## [THE DATA]
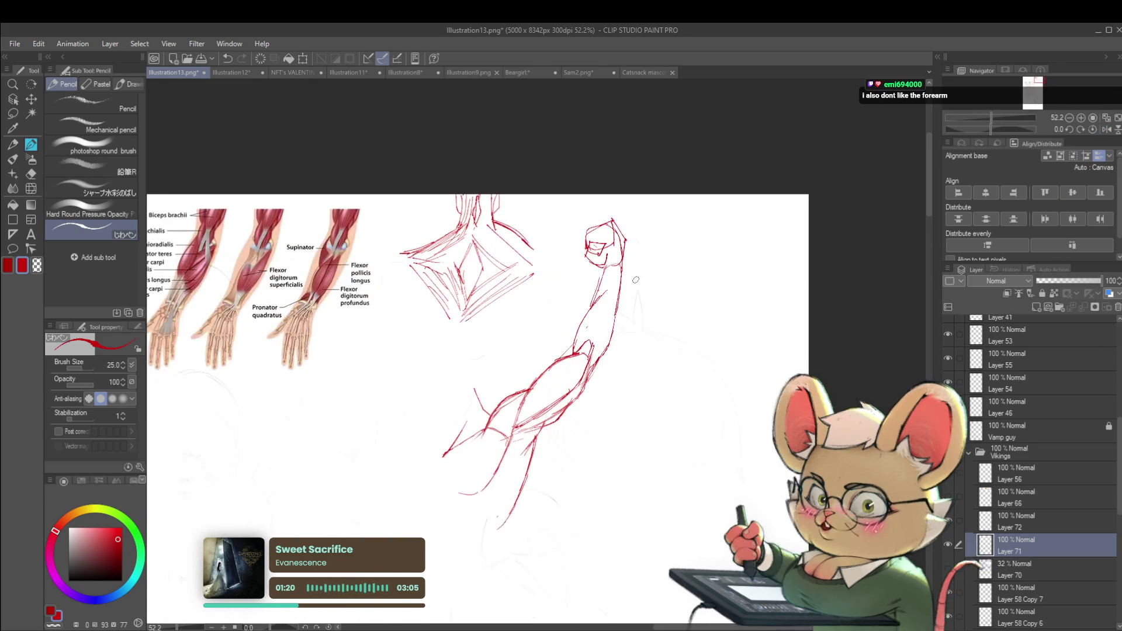
{"action": "left_click", "coordinate": [947, 568]}
- Undo part of the fist sketch, draw a new red muscle curve up the arm, and mirror the canvas
{"action": "scroll", "coordinate": [644, 322], "scroll_direction": "down", "scroll_amount": 2}
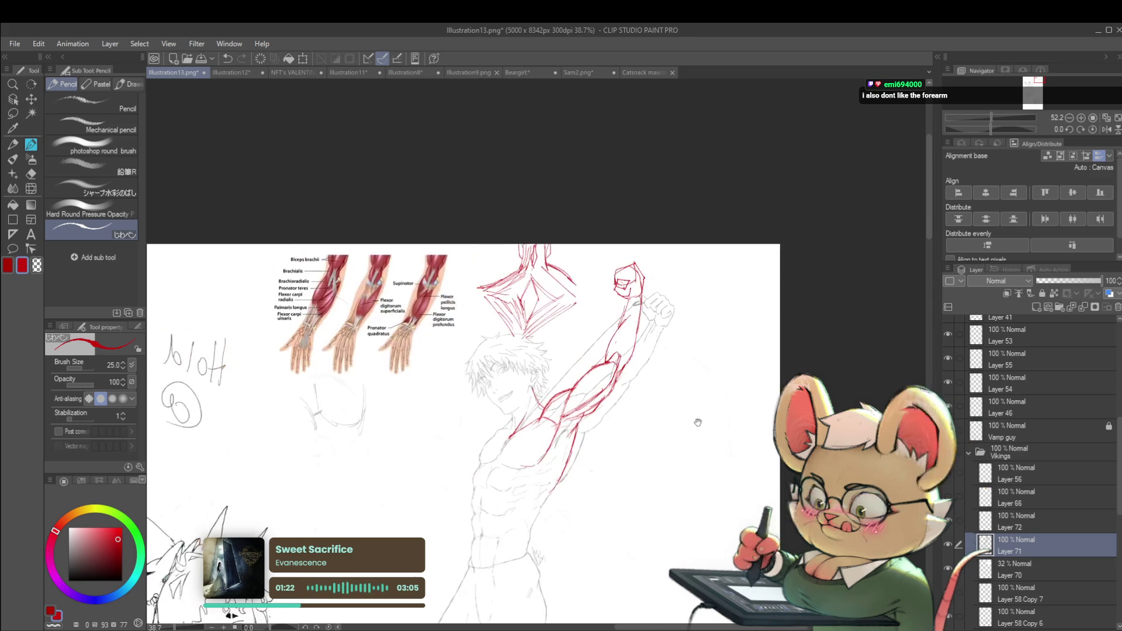
{"action": "scroll", "coordinate": [645, 322], "scroll_direction": "up", "scroll_amount": 1}
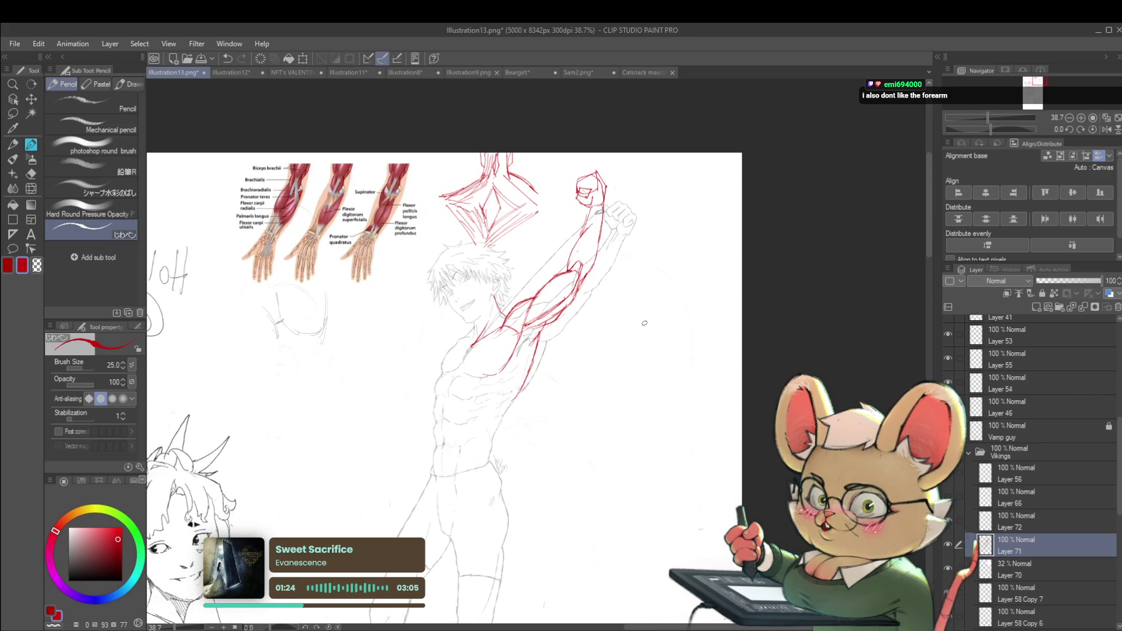
{"action": "key", "text": "ctrl+z"}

## [WHAT TO DO]
Repeat the whole of the material above exactly, but keep the pictures out.

## [ANSWER SECTION]
{"action": "left_click", "coordinate": [947, 568]}
- Undo part of the fist sketch, draw a new red muscle curve up the arm, and mirror the canvas
{"action": "scroll", "coordinate": [644, 322], "scroll_direction": "down", "scroll_amount": 2}
{"action": "scroll", "coordinate": [645, 322], "scroll_direction": "up", "scroll_amount": 1}
{"action": "key", "text": "ctrl+z"}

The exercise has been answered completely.